• [YOUR INSTRUCTIONS]
Substitute "distance" for every "dist" in the entries below, leaving everything else unchanged, and write out the text lines again without the pictures.
────────────────
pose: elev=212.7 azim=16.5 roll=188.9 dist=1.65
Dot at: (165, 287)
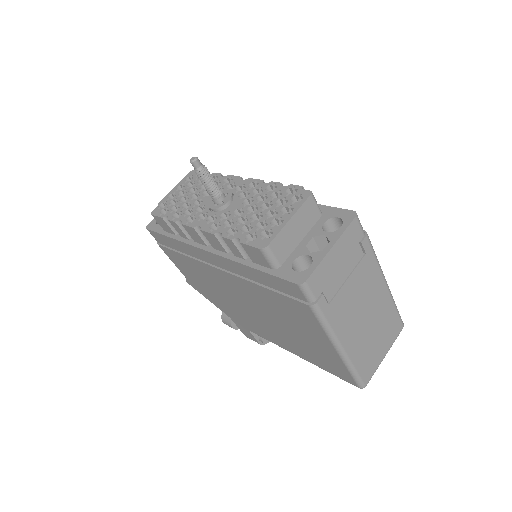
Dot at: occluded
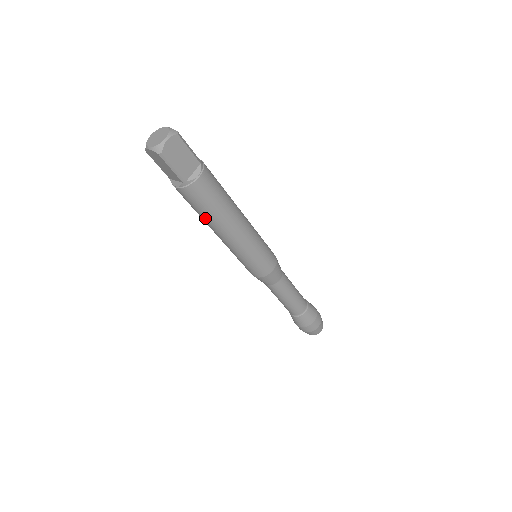
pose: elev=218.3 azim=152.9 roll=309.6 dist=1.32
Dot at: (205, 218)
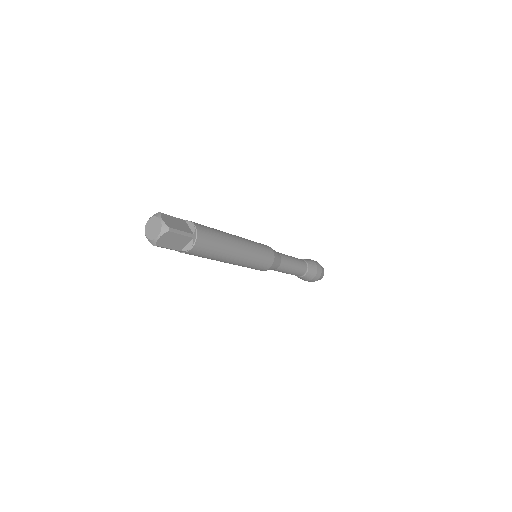
Dot at: occluded
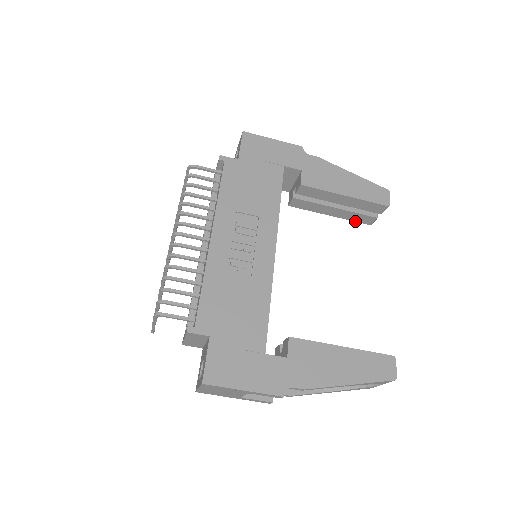
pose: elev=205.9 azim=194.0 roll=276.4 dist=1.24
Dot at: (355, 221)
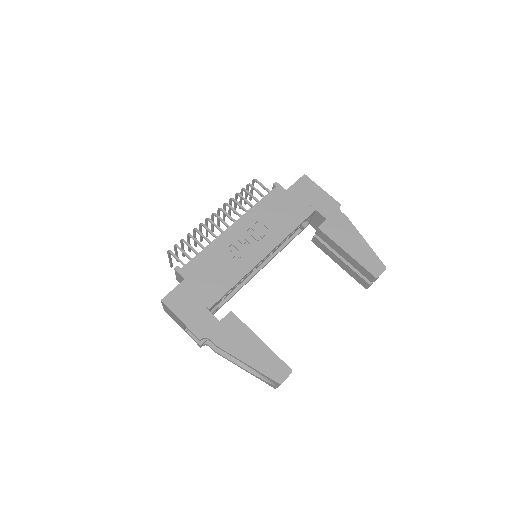
Dot at: (355, 279)
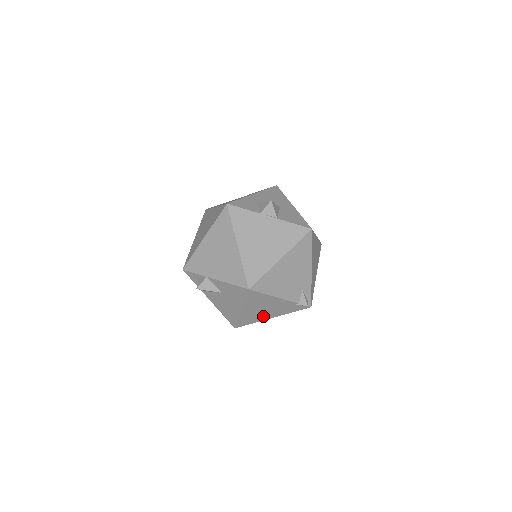
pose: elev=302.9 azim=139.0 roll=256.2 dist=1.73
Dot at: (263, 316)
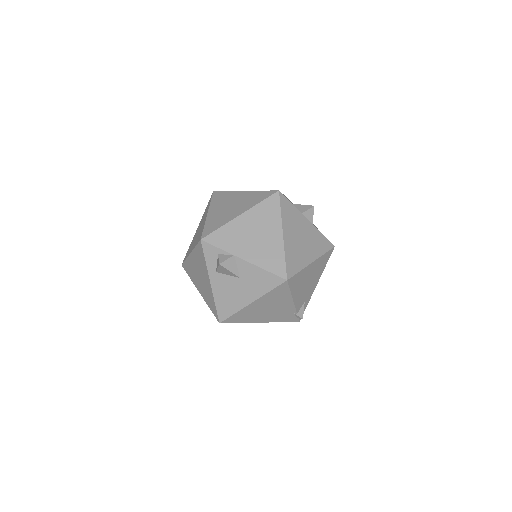
Dot at: (257, 317)
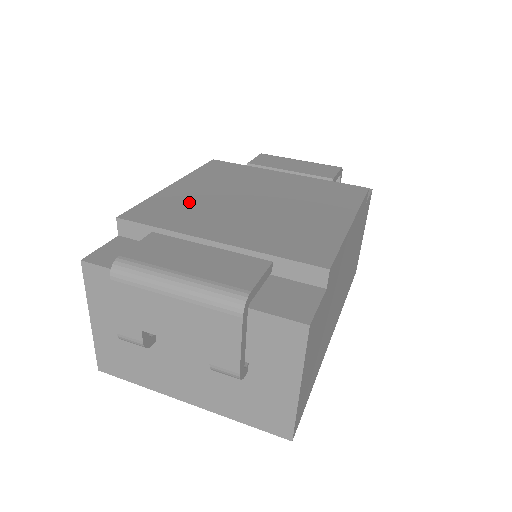
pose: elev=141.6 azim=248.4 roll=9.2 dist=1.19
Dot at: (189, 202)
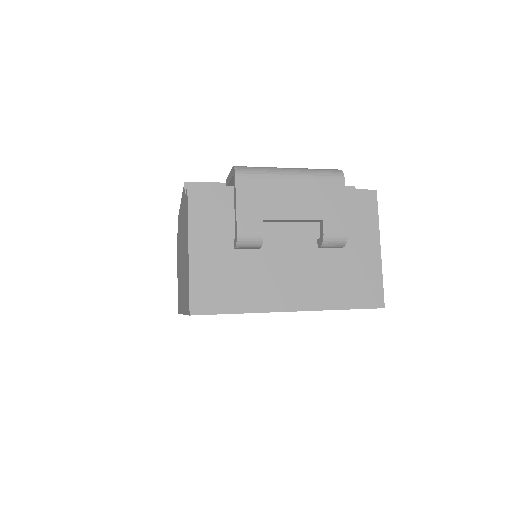
Dot at: occluded
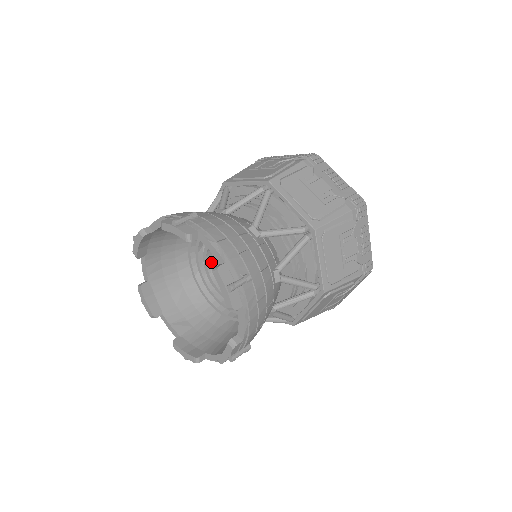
────────────────
• [ANSWER]
pose: elev=212.7 azim=16.5 roll=188.9 distance=1.65
Dot at: (165, 287)
Dot at: occluded
pose: elev=218.3 azim=152.9 roll=309.6 distance=1.32
Dot at: (205, 218)
Dot at: occluded
pose: elev=205.9 azim=194.0 roll=276.4 distance=1.24
Dot at: (355, 221)
Dot at: (355, 279)
pose: elev=302.9 azim=139.0 roll=256.2 distance=1.73
Dot at: (263, 316)
Dot at: (257, 317)
pose: elev=141.6 azim=248.4 roll=9.2 distance=1.19
Dot at: (189, 202)
Dot at: occluded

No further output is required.